Written task =>
Can you retype every line of the material below, in the same order and with each line kept on its own line?

Given records =>
BEGIN
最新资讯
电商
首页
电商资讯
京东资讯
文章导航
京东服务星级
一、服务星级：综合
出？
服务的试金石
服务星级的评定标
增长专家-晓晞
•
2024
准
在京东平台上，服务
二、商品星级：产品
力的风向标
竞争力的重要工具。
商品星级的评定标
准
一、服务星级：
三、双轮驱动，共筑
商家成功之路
END
Expected answer =>
最新资讯
电商
首页
电商资讯
京东资讯
文章导航
京东服务星级
一、服务星级：综合
出？
服务的试金石
服务星级的评定标
增长专家-晓晞
•
2024
准
在京东平台上，服务
二、商品星级：产品
力的风向标
竞争力的重要工具。
商品星级的评定标
准
一、服务星级：
三、双轮驱动，共筑
商家成功之路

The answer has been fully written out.